WHAT THIS TASK INVOLVES
Can you transcribe the pipelines notebook excerpt below, reproducing every line of it word for word?

EXCERPT TO READ
• • • • •
# Using Pipelines to create a more efficient Model

"Pipelines are a simple way to keep your data processing and modeling code organized. Specifically, a pipeline bundles preprocessing and modeling steps so you can use the whole bundle as if it were a single step." (DanB, Pipelines)

In [None]:
import pandas as pd
from sklearn.model_selection import train_test_split
from sklearn.model_selection import cross_val_score
import warnings

warnings.simplefilter(action='ignore', category=DeprecationWarning) 
warnings.simplefilter(action='ignore', category=FutureWarning)
#so pandas doesn't spit out a warning everytime

# DATA PREPROCESSING

# Loading in Iowa housing data
data = pd.read_csv('../input/house-prices-advanced-regression-techniques/train.csv')
data.dropna(axis=0, subset=['SalePrice'], inplace=True) #drops data with missing SalePrice value

# Now we setup our variables
y = data.SalePrice
X = data.drop(['SalePrice'], axis=1).select_dtypes(exclude=['object'])
• • • • •
DATA RECORDS
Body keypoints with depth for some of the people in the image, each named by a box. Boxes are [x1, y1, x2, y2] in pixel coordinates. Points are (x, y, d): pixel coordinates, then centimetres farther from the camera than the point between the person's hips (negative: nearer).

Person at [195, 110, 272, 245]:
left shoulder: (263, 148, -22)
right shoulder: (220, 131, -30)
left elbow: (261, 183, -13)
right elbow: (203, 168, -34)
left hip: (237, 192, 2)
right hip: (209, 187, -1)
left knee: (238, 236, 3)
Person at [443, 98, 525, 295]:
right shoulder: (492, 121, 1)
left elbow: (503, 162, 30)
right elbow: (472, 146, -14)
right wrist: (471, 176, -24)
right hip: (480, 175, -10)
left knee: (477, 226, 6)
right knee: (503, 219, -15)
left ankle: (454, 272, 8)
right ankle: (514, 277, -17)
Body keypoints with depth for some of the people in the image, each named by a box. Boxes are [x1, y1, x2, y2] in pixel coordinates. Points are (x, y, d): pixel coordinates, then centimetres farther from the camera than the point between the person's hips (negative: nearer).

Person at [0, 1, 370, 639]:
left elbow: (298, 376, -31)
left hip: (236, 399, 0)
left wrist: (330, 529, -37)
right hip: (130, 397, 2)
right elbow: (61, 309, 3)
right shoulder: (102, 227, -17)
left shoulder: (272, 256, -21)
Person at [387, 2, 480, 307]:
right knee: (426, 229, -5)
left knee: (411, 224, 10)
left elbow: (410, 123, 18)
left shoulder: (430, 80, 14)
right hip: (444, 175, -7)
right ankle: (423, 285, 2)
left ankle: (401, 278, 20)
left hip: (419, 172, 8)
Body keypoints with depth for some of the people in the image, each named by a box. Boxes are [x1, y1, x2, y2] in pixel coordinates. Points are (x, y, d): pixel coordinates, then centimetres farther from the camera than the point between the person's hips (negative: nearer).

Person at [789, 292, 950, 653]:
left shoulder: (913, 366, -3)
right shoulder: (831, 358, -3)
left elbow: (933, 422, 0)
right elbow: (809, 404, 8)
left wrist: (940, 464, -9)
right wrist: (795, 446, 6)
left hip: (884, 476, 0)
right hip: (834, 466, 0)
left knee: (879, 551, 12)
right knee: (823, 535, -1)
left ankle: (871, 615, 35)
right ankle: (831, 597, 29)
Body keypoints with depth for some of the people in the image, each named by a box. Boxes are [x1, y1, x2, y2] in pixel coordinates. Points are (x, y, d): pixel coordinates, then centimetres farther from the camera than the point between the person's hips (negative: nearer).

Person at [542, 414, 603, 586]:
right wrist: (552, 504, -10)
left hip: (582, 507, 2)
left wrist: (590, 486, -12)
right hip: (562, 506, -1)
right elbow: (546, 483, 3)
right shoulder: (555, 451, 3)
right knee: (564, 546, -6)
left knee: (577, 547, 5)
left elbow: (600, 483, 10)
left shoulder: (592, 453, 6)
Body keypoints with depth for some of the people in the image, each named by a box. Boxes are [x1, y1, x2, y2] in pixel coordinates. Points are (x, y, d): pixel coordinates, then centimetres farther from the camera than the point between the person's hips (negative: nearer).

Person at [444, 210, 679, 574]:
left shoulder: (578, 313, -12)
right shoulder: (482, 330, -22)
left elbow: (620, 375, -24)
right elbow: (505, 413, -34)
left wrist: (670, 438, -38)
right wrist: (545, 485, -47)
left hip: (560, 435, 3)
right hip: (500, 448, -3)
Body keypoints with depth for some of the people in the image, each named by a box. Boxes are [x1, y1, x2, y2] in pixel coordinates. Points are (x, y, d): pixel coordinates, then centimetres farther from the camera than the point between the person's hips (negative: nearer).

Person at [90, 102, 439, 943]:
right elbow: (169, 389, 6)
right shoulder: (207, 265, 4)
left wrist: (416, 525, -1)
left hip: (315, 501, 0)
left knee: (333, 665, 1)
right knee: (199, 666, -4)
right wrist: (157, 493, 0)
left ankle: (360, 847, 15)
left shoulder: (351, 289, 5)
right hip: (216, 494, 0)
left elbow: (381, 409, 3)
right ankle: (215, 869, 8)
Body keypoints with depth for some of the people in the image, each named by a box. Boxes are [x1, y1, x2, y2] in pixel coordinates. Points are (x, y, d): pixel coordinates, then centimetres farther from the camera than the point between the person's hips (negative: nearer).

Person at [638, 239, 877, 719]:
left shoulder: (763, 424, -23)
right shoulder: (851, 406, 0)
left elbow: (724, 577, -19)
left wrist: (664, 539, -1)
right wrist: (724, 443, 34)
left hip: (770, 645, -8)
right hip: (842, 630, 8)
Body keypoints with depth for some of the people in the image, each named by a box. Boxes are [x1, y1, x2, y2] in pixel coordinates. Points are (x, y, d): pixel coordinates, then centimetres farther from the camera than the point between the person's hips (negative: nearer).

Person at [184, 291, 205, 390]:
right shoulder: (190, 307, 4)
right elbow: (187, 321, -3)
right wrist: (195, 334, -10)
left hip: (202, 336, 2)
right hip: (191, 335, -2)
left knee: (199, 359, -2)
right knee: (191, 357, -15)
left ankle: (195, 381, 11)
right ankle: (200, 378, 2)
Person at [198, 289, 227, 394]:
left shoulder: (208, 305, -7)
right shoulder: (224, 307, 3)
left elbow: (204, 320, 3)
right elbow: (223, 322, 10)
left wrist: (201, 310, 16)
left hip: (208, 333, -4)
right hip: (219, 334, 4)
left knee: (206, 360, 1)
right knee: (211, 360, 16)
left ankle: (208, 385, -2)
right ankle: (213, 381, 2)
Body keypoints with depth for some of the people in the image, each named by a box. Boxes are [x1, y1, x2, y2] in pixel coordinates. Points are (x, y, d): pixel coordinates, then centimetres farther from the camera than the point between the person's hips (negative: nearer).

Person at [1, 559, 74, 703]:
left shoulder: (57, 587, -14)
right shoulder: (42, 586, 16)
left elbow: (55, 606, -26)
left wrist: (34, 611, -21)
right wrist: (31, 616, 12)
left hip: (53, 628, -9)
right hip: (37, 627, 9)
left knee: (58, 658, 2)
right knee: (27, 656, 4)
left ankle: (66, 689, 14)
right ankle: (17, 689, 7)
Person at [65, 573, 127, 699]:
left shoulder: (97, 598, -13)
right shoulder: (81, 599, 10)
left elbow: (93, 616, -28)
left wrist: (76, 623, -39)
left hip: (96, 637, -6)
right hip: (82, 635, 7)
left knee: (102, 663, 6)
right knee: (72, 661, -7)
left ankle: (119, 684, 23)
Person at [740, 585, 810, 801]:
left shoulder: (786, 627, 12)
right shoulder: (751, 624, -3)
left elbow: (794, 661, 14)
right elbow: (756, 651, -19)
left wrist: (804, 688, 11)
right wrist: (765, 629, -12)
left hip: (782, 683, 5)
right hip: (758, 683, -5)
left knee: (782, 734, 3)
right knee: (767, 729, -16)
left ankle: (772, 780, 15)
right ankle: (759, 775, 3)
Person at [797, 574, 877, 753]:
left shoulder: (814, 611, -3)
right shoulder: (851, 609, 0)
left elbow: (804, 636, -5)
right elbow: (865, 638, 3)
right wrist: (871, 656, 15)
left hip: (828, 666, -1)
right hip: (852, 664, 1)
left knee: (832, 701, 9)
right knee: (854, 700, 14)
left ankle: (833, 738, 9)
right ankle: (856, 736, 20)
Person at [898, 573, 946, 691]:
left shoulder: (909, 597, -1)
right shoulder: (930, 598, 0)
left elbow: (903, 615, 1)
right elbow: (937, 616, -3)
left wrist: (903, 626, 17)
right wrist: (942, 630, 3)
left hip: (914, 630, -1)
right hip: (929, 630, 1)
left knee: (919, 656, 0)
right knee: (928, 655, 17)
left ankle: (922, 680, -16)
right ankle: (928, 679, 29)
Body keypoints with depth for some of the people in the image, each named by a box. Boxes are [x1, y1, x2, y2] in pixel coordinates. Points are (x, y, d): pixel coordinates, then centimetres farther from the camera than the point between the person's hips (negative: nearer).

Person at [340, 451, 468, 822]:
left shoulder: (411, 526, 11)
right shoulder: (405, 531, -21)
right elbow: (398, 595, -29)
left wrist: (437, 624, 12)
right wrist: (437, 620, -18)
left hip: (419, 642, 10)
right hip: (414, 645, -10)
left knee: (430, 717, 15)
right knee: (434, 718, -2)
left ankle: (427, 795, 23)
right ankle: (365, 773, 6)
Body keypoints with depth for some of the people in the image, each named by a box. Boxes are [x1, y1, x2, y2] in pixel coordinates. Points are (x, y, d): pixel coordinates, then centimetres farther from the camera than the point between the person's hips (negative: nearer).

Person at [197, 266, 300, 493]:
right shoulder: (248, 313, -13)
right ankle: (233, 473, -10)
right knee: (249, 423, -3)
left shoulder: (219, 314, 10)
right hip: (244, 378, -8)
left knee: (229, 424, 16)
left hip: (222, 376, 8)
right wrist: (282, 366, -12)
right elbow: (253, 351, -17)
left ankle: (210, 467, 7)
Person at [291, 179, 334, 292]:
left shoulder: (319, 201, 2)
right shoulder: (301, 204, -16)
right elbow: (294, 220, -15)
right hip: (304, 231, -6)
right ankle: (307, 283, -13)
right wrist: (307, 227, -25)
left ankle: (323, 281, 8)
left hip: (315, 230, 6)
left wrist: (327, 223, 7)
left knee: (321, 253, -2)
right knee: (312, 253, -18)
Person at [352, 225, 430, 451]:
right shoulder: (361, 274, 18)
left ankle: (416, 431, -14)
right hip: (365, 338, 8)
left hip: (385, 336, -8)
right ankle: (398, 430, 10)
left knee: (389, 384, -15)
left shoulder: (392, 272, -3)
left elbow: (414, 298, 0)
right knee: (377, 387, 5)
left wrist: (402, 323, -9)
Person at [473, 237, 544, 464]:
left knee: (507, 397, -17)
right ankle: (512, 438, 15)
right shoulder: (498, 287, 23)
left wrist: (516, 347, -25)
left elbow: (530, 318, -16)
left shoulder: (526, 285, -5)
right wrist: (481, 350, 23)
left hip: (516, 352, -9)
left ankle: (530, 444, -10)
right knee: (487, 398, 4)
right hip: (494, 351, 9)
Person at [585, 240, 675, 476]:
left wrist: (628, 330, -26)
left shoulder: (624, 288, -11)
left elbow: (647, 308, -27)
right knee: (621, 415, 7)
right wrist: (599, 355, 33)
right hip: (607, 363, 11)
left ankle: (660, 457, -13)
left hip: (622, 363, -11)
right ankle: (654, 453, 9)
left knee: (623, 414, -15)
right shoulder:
• • • • •
PROBLEM SOLUTION
# Using Pipelines to create a more efficient Model

"Pipelines are a simple way to keep your data processing and modeling code organized. Specifically, a pipeline bundles preprocessing and modeling steps so you can use the whole bundle as if it were a single step." (DanB, Pipelines)

In [None]:
import pandas as pd
from sklearn.model_selection import train_test_split
from sklearn.model_selection import cross_val_score
import warnings

warnings.simplefilter(action='ignore', category=DeprecationWarning) 
warnings.simplefilter(action='ignore', category=FutureWarning)
#so pandas doesn't spit out a warning everytime

# DATA PREPROCESSING

# Loading in Iowa housing data
data = pd.read_csv('../input/house-prices-advanced-regression-techniques/train.csv')
data.dropna(axis=0, subset=['SalePrice'], inplace=True) #drops data with missing SalePrice value

# Now we setup our variables
y = data.SalePrice
X = data.drop(['SalePrice'], axis=1).select_dtypes(exclude=['object'])